TASK INSTRUCTIONS>
When the line containing "4. Push your" appears in the data below, begin copying there and stop only after the line containing "sudo make install".

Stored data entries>
━━━━

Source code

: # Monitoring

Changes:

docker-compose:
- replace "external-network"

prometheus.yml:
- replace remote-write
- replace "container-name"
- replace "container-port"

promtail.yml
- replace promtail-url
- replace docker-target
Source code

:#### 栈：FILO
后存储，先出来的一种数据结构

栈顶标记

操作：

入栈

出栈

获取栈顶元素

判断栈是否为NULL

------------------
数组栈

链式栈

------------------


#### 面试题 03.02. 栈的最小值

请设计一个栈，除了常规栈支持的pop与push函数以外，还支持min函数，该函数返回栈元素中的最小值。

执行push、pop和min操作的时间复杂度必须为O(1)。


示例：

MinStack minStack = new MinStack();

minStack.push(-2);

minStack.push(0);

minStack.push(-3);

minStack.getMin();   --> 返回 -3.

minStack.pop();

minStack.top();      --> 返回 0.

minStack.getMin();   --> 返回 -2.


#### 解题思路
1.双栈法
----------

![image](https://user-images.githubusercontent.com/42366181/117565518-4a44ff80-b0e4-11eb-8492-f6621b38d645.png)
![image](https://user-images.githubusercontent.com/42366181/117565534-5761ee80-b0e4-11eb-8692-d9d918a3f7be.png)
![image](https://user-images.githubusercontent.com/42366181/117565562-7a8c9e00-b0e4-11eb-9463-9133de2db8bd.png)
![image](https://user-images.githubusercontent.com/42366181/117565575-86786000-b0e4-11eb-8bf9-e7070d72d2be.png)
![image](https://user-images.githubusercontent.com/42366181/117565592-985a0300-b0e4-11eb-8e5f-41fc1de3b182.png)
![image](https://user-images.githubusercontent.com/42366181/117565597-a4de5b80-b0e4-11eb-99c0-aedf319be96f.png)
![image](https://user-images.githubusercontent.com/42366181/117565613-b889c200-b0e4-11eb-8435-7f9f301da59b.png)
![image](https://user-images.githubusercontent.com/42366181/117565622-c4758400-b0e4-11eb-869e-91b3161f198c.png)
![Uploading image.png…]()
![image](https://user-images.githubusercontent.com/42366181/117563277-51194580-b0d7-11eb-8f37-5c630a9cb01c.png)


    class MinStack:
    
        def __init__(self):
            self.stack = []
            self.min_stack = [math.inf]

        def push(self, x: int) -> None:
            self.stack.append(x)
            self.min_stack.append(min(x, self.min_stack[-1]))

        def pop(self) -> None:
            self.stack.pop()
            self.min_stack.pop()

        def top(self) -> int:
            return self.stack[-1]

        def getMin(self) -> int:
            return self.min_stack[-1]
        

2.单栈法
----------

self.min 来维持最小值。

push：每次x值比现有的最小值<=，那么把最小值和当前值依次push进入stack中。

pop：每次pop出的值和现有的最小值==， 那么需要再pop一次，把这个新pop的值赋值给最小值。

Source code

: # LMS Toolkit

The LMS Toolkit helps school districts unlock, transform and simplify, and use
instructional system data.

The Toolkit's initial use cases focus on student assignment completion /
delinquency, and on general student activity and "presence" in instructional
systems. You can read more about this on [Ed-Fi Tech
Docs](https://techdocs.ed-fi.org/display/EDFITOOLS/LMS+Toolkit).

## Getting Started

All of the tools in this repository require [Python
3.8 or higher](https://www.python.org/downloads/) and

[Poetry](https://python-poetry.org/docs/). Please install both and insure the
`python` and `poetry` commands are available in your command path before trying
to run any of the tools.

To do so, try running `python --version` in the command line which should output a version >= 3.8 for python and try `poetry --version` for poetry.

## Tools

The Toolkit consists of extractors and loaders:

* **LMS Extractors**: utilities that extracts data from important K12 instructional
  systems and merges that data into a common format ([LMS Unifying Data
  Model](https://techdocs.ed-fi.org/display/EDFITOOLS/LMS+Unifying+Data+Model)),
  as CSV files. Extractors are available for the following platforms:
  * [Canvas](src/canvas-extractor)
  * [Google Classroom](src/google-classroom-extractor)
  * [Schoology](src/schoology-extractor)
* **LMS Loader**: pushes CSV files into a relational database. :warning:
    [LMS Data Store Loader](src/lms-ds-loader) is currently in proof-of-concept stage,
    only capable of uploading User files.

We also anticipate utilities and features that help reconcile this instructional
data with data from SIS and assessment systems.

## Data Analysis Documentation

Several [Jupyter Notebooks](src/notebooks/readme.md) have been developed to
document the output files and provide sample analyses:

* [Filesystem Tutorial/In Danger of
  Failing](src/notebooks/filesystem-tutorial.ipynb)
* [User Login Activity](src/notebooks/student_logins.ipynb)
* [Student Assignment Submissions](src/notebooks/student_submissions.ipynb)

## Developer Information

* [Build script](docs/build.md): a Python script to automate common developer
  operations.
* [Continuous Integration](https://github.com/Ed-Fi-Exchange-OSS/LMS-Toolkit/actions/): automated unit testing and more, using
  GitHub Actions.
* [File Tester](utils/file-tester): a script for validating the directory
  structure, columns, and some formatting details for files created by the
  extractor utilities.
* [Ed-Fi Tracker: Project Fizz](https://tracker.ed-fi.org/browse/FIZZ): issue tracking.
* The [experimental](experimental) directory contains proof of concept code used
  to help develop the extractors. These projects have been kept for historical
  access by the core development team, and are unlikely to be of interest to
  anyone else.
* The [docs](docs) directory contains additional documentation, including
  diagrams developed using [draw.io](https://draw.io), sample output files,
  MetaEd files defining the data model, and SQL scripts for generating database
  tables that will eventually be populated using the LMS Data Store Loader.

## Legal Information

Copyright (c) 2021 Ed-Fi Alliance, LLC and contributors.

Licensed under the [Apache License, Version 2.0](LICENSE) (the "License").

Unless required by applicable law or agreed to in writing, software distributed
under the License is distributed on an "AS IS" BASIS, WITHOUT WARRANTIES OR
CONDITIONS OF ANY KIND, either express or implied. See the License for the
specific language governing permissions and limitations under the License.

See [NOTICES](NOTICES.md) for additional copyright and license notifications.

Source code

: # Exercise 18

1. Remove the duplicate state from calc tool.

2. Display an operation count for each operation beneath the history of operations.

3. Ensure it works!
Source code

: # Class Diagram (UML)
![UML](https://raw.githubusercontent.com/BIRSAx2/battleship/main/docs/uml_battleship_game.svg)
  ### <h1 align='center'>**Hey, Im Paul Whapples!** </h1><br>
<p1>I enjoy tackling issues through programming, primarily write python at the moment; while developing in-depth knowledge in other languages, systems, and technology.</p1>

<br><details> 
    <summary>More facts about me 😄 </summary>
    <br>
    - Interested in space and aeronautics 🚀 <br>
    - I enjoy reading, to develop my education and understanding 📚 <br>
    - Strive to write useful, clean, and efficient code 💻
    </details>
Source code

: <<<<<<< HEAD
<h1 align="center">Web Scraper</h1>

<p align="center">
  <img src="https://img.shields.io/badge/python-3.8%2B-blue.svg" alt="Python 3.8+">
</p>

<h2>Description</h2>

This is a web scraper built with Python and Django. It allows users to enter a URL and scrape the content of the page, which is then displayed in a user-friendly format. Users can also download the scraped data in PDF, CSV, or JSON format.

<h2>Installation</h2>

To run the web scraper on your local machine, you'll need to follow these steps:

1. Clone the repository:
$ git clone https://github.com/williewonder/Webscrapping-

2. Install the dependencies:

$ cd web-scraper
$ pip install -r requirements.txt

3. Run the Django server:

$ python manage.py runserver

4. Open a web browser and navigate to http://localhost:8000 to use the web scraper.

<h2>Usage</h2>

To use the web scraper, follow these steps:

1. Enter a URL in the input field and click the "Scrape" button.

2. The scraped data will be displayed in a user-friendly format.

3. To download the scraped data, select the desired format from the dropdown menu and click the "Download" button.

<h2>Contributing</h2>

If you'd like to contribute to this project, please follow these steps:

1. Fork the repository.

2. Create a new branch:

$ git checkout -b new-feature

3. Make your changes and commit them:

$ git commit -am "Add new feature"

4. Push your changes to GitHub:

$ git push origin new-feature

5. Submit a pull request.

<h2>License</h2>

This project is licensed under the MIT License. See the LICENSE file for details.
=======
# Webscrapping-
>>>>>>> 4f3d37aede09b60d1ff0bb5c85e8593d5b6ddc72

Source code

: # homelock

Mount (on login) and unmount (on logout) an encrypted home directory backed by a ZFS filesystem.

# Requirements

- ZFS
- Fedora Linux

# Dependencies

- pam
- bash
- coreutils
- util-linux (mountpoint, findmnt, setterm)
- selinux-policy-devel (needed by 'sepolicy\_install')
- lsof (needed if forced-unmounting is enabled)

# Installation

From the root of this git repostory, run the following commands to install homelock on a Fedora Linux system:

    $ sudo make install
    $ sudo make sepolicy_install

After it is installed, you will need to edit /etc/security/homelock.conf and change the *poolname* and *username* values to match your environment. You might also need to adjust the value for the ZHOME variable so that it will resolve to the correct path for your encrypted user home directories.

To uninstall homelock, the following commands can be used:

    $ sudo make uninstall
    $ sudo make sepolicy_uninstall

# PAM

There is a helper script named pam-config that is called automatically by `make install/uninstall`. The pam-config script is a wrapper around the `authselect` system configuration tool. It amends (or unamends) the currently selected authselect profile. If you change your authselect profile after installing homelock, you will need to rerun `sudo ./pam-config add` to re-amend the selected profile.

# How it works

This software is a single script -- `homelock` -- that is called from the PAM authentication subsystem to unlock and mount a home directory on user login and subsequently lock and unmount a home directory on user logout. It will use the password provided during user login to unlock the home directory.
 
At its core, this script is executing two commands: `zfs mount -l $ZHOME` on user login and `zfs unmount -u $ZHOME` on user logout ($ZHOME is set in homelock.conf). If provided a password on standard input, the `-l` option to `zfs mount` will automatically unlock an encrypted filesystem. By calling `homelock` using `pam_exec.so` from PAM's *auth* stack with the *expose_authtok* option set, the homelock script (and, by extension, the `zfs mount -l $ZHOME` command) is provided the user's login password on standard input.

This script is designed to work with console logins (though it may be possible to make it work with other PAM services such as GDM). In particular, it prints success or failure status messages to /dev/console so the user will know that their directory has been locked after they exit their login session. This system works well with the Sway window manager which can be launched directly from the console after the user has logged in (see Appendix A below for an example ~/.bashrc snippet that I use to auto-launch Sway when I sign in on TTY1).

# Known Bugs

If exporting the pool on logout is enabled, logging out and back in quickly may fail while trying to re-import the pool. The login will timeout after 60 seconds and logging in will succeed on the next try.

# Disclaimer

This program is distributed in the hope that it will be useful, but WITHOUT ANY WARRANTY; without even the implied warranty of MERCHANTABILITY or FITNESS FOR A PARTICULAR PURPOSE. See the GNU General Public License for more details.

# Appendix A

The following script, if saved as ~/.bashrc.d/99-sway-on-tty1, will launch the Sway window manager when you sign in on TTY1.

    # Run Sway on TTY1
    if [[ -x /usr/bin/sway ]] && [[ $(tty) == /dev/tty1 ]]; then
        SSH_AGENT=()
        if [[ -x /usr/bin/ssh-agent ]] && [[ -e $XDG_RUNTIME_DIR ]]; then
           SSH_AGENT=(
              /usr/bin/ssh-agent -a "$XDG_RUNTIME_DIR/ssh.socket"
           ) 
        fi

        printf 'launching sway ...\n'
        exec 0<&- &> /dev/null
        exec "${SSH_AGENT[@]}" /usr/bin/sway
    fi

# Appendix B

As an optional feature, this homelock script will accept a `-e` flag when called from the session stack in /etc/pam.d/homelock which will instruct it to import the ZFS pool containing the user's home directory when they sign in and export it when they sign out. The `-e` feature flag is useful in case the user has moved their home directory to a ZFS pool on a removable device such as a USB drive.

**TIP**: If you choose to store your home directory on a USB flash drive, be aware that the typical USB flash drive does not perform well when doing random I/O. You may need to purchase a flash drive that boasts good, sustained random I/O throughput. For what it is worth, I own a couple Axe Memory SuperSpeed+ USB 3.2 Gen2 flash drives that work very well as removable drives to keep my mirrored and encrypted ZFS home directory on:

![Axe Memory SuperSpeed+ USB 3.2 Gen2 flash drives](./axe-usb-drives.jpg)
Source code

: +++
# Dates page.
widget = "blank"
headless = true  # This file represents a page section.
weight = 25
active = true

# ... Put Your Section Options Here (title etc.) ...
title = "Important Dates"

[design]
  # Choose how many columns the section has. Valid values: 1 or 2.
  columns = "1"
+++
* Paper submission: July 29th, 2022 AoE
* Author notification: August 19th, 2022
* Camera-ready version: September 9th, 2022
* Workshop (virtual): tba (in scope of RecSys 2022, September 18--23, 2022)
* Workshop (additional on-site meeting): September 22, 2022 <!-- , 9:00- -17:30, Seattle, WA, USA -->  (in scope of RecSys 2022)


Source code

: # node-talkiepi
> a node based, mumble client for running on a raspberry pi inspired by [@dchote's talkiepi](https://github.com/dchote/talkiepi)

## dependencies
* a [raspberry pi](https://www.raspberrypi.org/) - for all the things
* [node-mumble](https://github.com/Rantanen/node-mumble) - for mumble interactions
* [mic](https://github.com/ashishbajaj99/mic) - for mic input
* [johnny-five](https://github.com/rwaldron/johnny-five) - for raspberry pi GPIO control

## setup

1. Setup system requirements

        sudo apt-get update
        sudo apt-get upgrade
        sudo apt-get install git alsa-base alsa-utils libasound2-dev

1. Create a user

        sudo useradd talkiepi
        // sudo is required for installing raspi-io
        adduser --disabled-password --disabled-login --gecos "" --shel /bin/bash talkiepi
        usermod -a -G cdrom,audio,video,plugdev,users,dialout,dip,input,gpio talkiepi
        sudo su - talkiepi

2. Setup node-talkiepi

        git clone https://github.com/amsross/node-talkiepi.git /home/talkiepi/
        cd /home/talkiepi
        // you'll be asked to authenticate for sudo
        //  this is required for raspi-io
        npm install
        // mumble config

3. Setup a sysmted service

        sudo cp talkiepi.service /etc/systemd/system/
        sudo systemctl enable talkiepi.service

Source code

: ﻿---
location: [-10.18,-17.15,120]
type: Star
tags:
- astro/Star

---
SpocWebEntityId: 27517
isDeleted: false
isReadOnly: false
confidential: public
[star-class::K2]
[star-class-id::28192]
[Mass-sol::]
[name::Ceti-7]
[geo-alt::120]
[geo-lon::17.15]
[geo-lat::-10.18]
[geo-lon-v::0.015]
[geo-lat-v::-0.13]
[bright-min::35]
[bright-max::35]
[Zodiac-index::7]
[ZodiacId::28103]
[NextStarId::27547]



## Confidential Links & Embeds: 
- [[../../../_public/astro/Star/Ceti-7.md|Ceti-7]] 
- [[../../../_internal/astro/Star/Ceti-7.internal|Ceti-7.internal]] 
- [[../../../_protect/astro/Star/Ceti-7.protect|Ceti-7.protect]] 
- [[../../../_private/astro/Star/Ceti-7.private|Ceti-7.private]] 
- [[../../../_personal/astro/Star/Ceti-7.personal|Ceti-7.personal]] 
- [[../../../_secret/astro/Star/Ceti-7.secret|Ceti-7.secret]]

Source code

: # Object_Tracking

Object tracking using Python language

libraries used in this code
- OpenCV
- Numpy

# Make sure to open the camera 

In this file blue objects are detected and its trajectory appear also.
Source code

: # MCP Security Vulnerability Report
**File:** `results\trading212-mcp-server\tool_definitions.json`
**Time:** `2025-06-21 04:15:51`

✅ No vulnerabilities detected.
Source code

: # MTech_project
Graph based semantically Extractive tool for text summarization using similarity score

━━━━

YOUR RESPONSE>
4. Push your changes to GitHub:

$ git push origin new-feature

5. Submit a pull request.

<h2>License</h2>

This project is licensed under the MIT License. See the LICENSE file for details.
=======
# Webscrapping-
>>>>>>> 4f3d37aede09b60d1ff0bb5c85e8593d5b6ddc72

Source code

: # homelock

Mount (on login) and unmount (on logout) an encrypted home directory backed by a ZFS filesystem.

# Requirements

- ZFS
- Fedora Linux

# Dependencies

- pam
- bash
- coreutils
- util-linux (mountpoint, findmnt, setterm)
- selinux-policy-devel (needed by 'sepolicy\_install')
- lsof (needed if forced-unmounting is enabled)

# Installation

From the root of this git repostory, run the following commands to install homelock on a Fedora Linux system:

    $ sudo make install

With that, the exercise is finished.